▸ PROMPT
When the line with "KONTAKT NA NÁS" turns up below, begin repeating exactly, and carry on through the line with "listes de souhaits et les reçus)."; no pictures go into the copy.

▸ LISTED ENTRIES
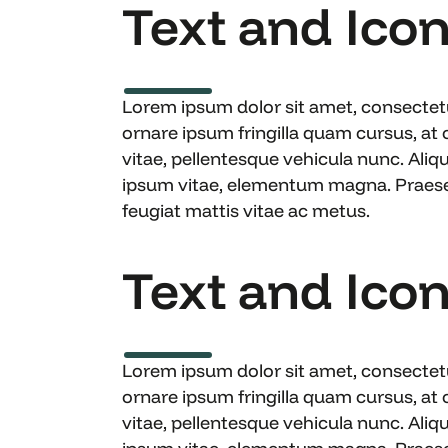
Text and Icon
Lorem ipsum dolor sit amet, consectetur
ornare ipsum fringilla quam cursus, at
vitae, pellentesque vehicula nunc. Aliq
ipsum vitae, elementum magna. Praesent 
feugiat mattis vitae ac metus.
Text and Icon 
Lorem ipsum dolor sit amet, consectetur
ornare ipsum fringilla quam cursus, at
vitae, pellentesque vehicula nunc. Aliq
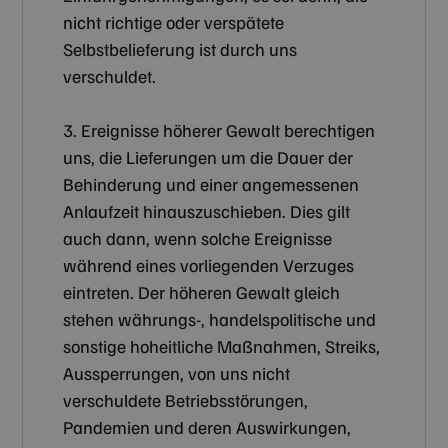
nicht richtige oder verspätete
Selbstbelieferung ist durch uns
verschuldet.
3. Ereignisse höherer Gewalt berechtigen
uns, die Lieferungen um die Dauer der
Behinderung und einer angemessenen
Anlaufzeit hinauszuschieben. Dies gilt
auch dann, wenn solche Ereignisse
während eines vorliegenden Verzuges
eintreten. Der höheren Gewalt gleich
stehen währungs-, handelspolitische und
sonstige hoheitliche Maßnahmen, Streiks,
Aussperrungen, von uns nicht
verschuldete Betriebsstörungen,
Pandemien und deren Auswirkungen,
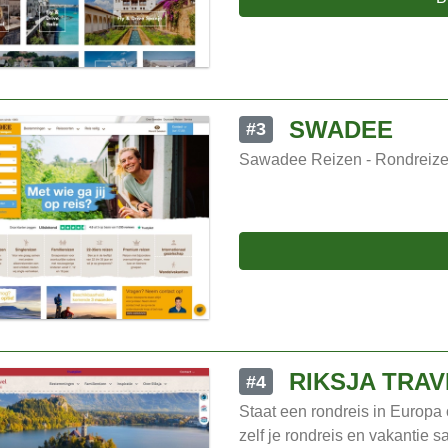
SWADEE
#3
Sawadee Reizen - Rondreize
RIKSJA TRAV
#4
Staat een rondreis in Europa o
zelf je rondreis en vakantie 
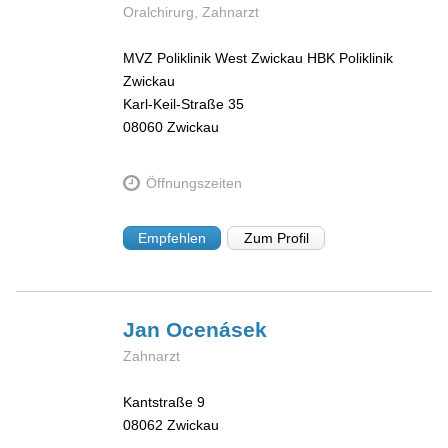
Oralchirurg, Zahnarzt
MVZ Poliklinik West Zwickau HBK Poliklinik
Zwickau
Karl-Keil-Straße 35
08060
Zwickau
Öffnungszeiten
Empfehlen
Zum Profil
Jan
Ocenásek
Zahnarzt
Kantstraße 9
08062
Zwickau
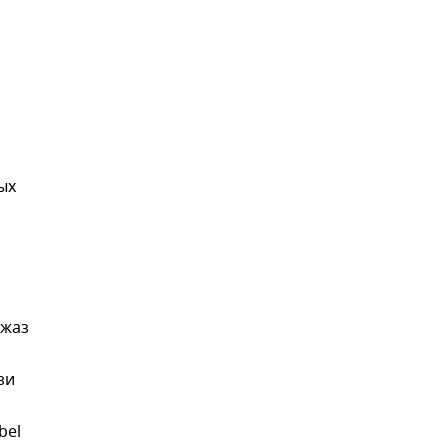
ых
Джаз
зи
bel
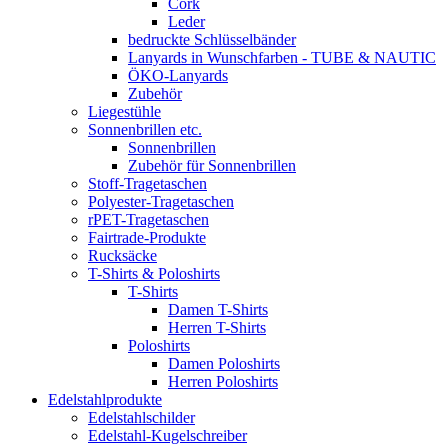
Cork
Leder
bedruckte Schlüsselbänder
Lanyards in Wunschfarben - TUBE & NAUTIC
ÖKO-Lanyards
Zubehör
Liegestühle
Sonnenbrillen etc.
Sonnenbrillen
Zubehör für Sonnenbrillen
Stoff-Tragetaschen
Polyester-Tragetaschen
rPET-Tragetaschen
Fairtrade-Produkte
Rucksäcke
T-Shirts & Poloshirts
T-Shirts
Damen T-Shirts
Herren T-Shirts
Poloshirts
Damen Poloshirts
Herren Poloshirts
Edelstahlprodukte
Edelstahlschilder
Edelstahl-Kugelschreiber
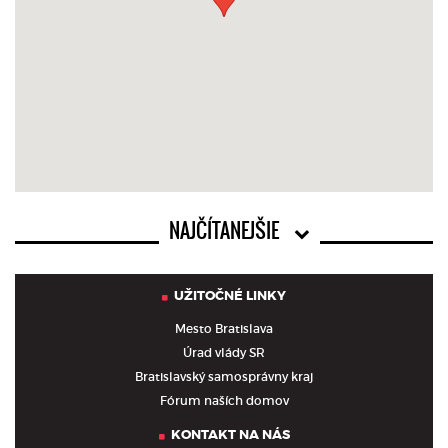
NAJČÍTANEJŠIE
UŽITOČNÉ LINKY
Mesto Bratislava
Úrad vlády SR
Bratislavský samosprávny kraj
Fórum naších domov
KONTAKT NA NÁS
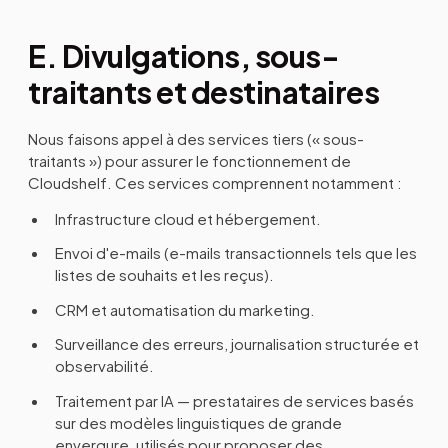
E. Divulgations, sous-
traitants et destinataires
Nous faisons appel à des services tiers (« sous-
traitants ») pour assurer le fonctionnement de
Cloudshelf. Ces services comprennent notamment :
Infrastructure cloud et hébergement.
Envoi d'e-mails (e-mails transactionnels tels que les
listes de souhaits et les reçus).
CRM et automatisation du marketing.
Surveillance des erreurs, journalisation structurée et
observabilité.
Traitement par IA — prestataires de services basés
sur des modèles linguistiques de grande
envergure, utilisés pour proposer des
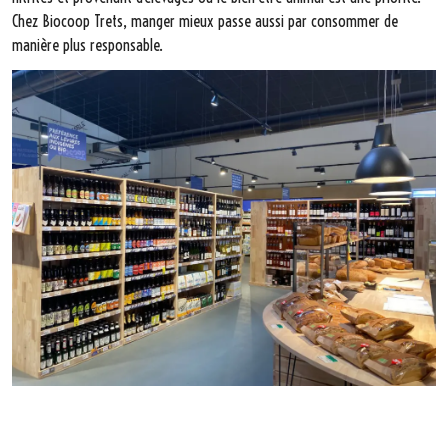
Chez Biocoop Trets, manger mieux passe aussi par consommer de
manière plus responsable.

▸ RESPONSE FOR THIS EXERCISE
KONTAKT NA NÁS
E. Divulgations, sous-
traitants et destinataires
Nous faisons appel à des services tiers (« sous-
traitants ») pour assurer le fonctionnement de
Cloudshelf. Ces services comprennent notamment :
Infrastructure cloud et hébergement.
Envoi d'e-mails (e-mails transactionnels tels que les
listes de souhaits et les reçus).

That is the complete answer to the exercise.